## [Exercise objective]
Please retype the records below exactly, from the first line through the line containing "left hip: (558, 294)", and leave out any pictures.
***
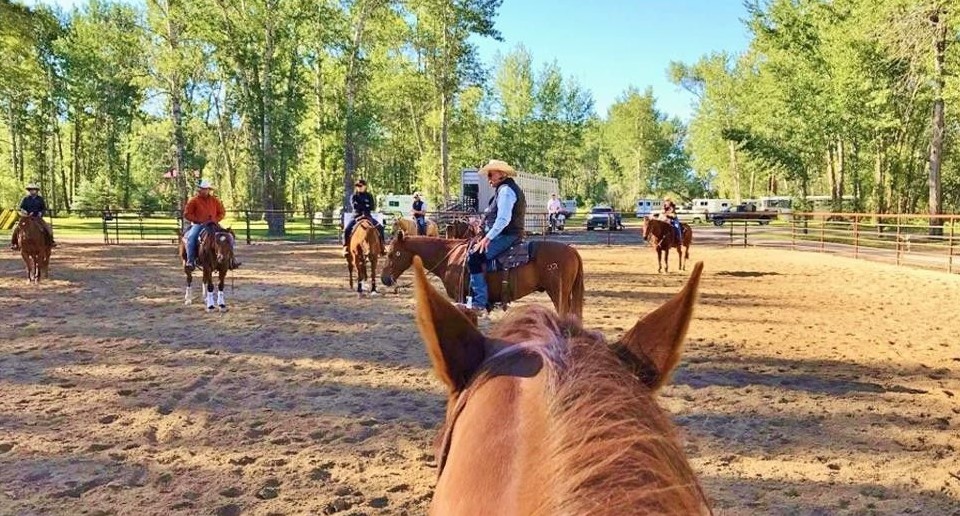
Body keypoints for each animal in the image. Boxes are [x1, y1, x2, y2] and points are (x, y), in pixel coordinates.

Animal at [378, 231, 580, 318]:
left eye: (393, 254)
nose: (384, 278)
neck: (450, 257)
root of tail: (572, 250)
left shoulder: (462, 298)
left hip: (558, 294)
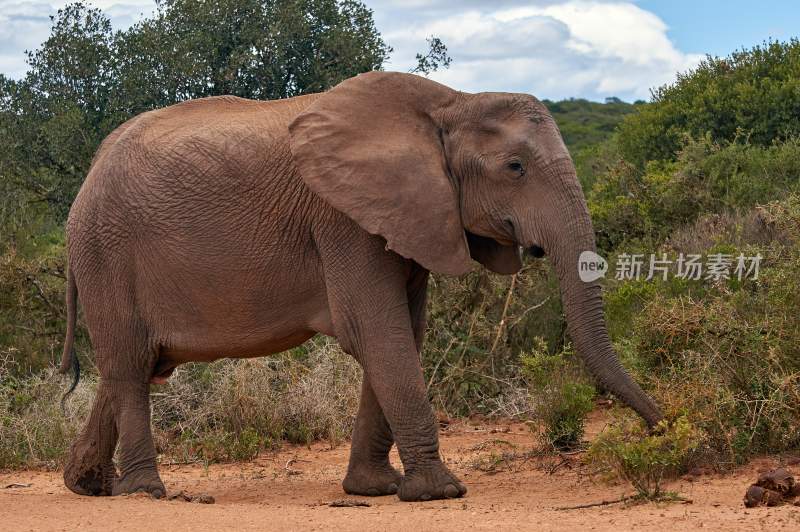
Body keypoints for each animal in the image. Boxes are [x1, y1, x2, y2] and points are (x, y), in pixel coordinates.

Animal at [59, 71, 664, 502]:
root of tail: (87, 178)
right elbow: (376, 331)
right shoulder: (342, 219)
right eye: (514, 167)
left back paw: (87, 486)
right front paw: (439, 493)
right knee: (130, 366)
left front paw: (375, 490)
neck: (451, 102)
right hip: (106, 252)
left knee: (134, 366)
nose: (663, 428)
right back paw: (146, 493)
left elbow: (402, 334)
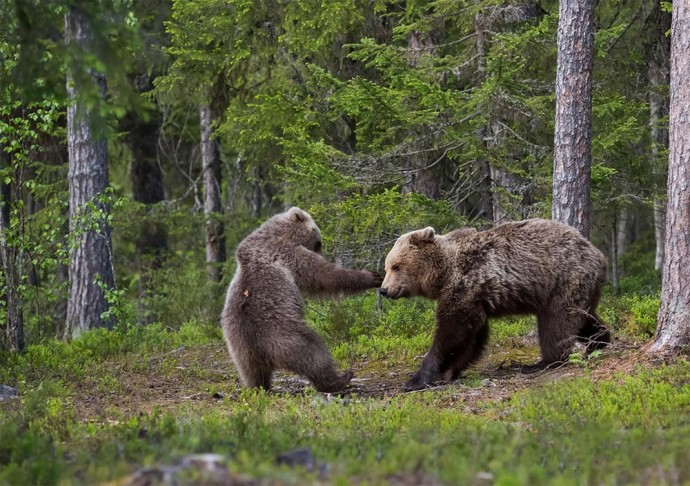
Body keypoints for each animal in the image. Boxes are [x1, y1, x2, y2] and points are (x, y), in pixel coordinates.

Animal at [220, 207, 382, 392]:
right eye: (319, 242)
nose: (322, 254)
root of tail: (261, 352)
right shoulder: (289, 253)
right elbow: (323, 275)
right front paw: (371, 276)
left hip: (238, 351)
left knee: (252, 374)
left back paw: (260, 388)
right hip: (286, 336)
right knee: (314, 354)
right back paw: (341, 379)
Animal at [378, 219, 612, 392]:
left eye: (396, 266)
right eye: (387, 267)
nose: (384, 289)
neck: (443, 274)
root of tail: (599, 255)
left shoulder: (465, 285)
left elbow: (452, 333)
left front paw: (416, 380)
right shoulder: (474, 298)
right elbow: (472, 337)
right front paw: (449, 371)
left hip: (563, 280)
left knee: (556, 322)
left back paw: (544, 362)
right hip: (580, 287)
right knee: (583, 315)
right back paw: (599, 340)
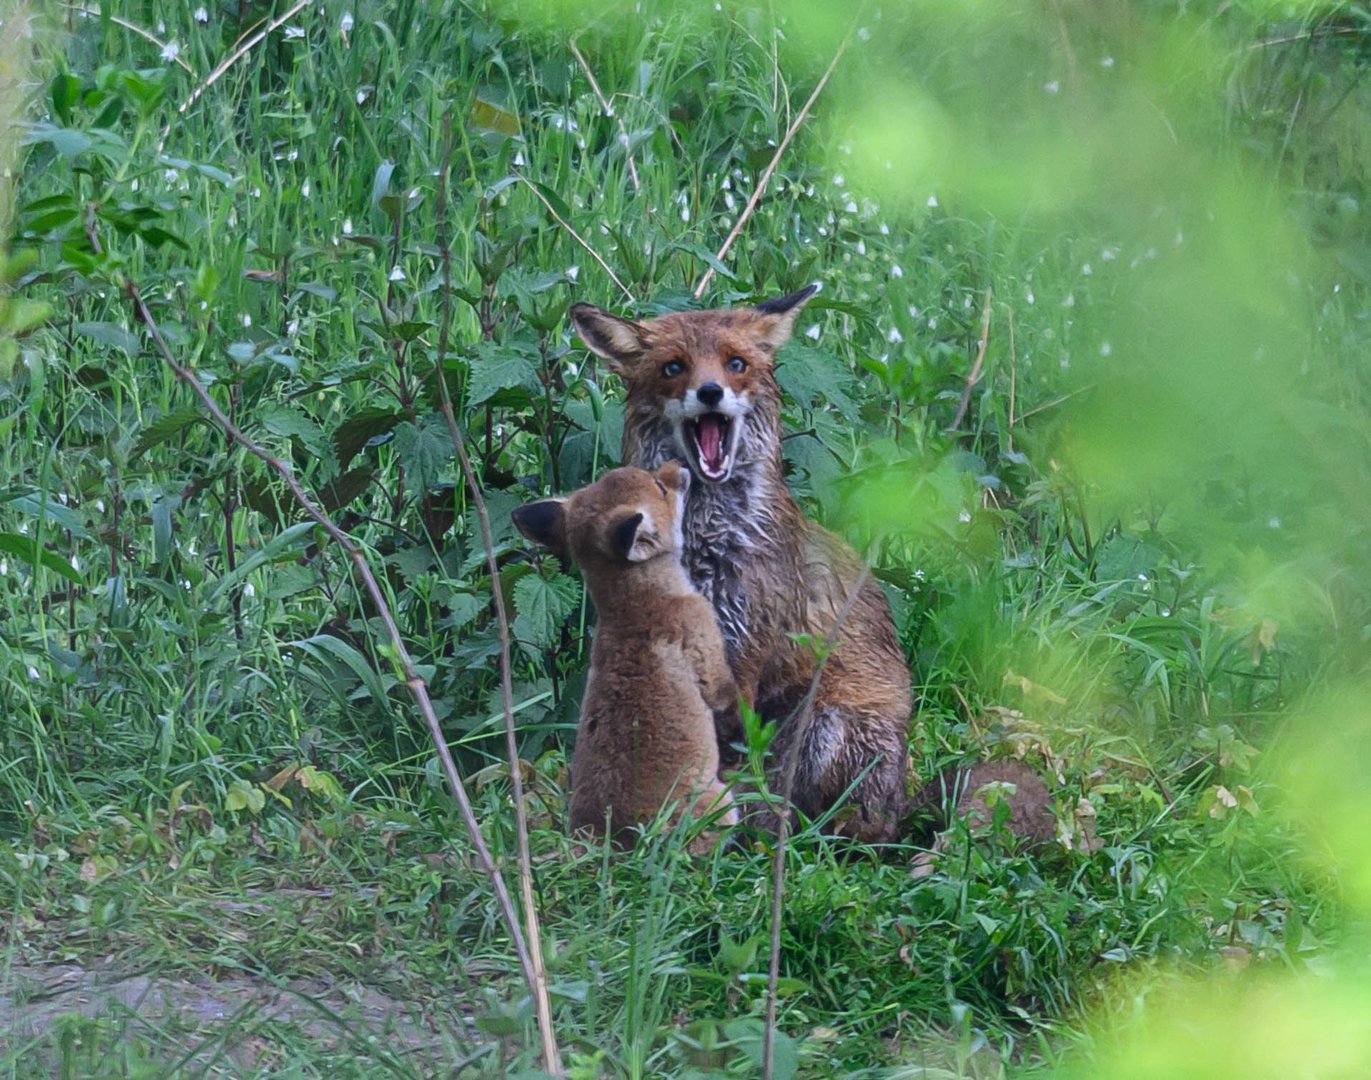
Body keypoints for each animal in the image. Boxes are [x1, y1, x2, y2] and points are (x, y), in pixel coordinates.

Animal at [567, 289, 910, 844]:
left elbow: (726, 750)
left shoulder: (743, 647)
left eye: (736, 364)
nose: (710, 392)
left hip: (833, 725)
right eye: (673, 367)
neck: (706, 547)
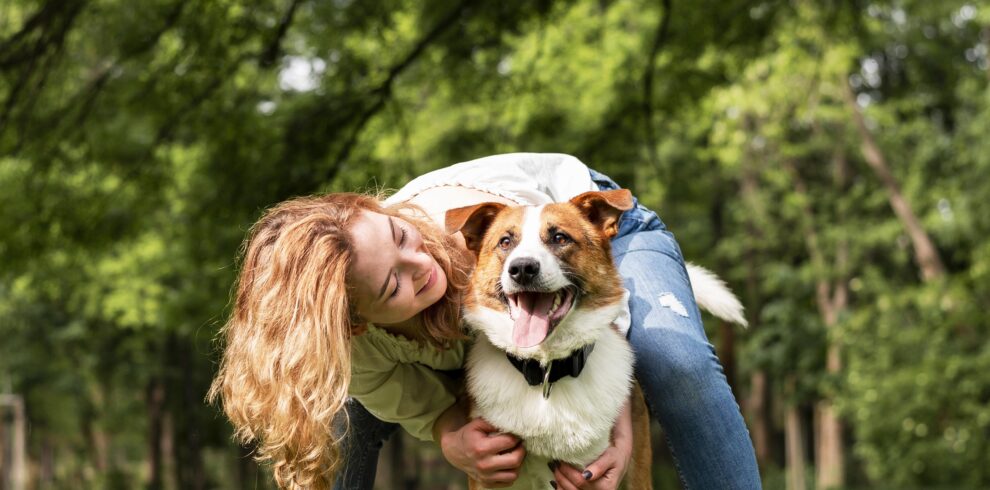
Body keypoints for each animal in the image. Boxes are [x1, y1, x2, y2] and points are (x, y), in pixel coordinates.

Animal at [446, 189, 748, 488]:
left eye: (560, 238)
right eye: (505, 242)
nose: (522, 269)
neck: (546, 372)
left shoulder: (589, 473)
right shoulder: (492, 470)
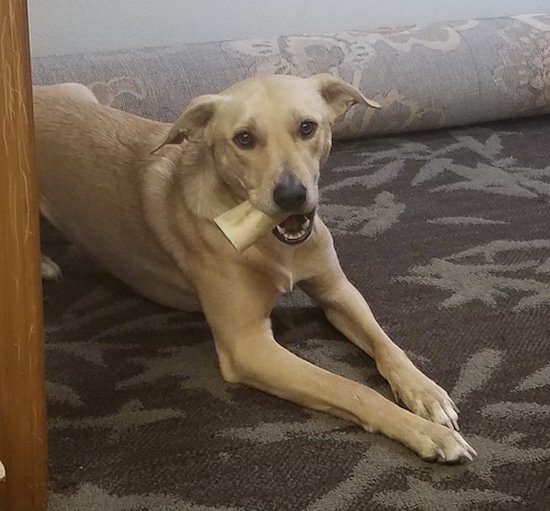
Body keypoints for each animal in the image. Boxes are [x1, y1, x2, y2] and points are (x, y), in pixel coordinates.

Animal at [34, 76, 476, 464]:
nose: (292, 195)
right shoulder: (247, 346)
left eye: (307, 127)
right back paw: (42, 263)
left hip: (82, 92)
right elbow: (350, 388)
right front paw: (426, 433)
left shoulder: (338, 292)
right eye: (244, 138)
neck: (275, 245)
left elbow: (386, 344)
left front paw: (426, 393)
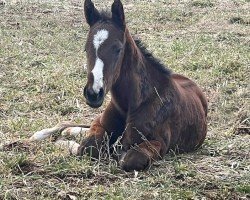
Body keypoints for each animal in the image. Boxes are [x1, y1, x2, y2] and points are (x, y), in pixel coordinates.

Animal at [78, 0, 207, 172]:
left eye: (118, 49)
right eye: (86, 48)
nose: (93, 93)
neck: (130, 104)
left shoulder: (159, 143)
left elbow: (131, 158)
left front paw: (119, 152)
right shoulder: (99, 124)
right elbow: (87, 148)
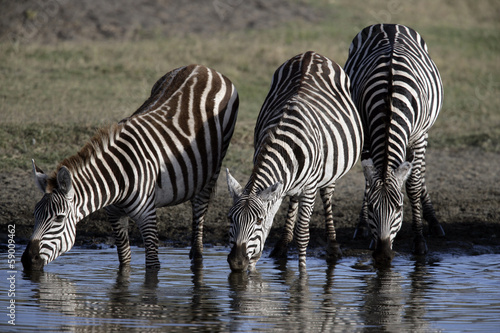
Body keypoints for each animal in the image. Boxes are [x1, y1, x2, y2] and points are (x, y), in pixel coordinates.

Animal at [20, 64, 238, 270]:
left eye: (59, 218)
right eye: (35, 214)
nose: (27, 260)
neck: (116, 178)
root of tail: (204, 68)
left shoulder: (147, 215)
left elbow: (152, 265)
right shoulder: (114, 214)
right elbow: (124, 260)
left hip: (212, 168)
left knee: (199, 209)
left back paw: (198, 255)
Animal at [227, 51, 364, 270]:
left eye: (258, 221)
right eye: (230, 218)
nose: (237, 262)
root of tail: (311, 54)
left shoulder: (309, 187)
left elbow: (303, 235)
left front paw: (302, 273)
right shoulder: (277, 185)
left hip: (330, 169)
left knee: (327, 195)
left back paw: (333, 247)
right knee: (293, 199)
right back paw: (282, 245)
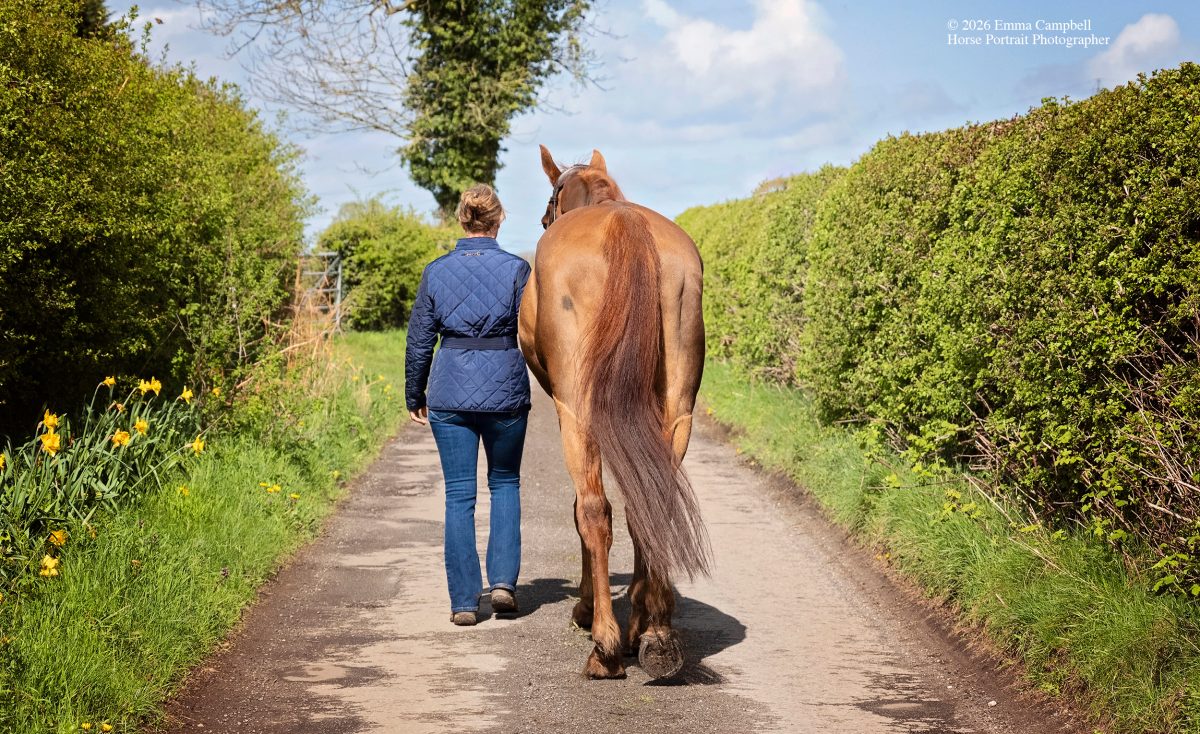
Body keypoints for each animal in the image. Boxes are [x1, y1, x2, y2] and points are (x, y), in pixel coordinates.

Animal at [518, 145, 710, 679]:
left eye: (551, 199)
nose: (545, 219)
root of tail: (625, 224)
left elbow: (581, 509)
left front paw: (587, 611)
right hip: (676, 413)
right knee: (651, 504)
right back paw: (655, 635)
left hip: (578, 412)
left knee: (594, 509)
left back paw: (604, 643)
***
## [Reply]
Body keypoints for each animal in the image. Boxes are [x1, y1, x2, y2] and points are (x, y), in pixel coordinates.

Animal at [378, 231, 580, 318]:
left eye: (393, 254)
nose: (384, 278)
neck: (450, 257)
root of tail: (572, 250)
left shoulder: (462, 298)
left hip: (558, 294)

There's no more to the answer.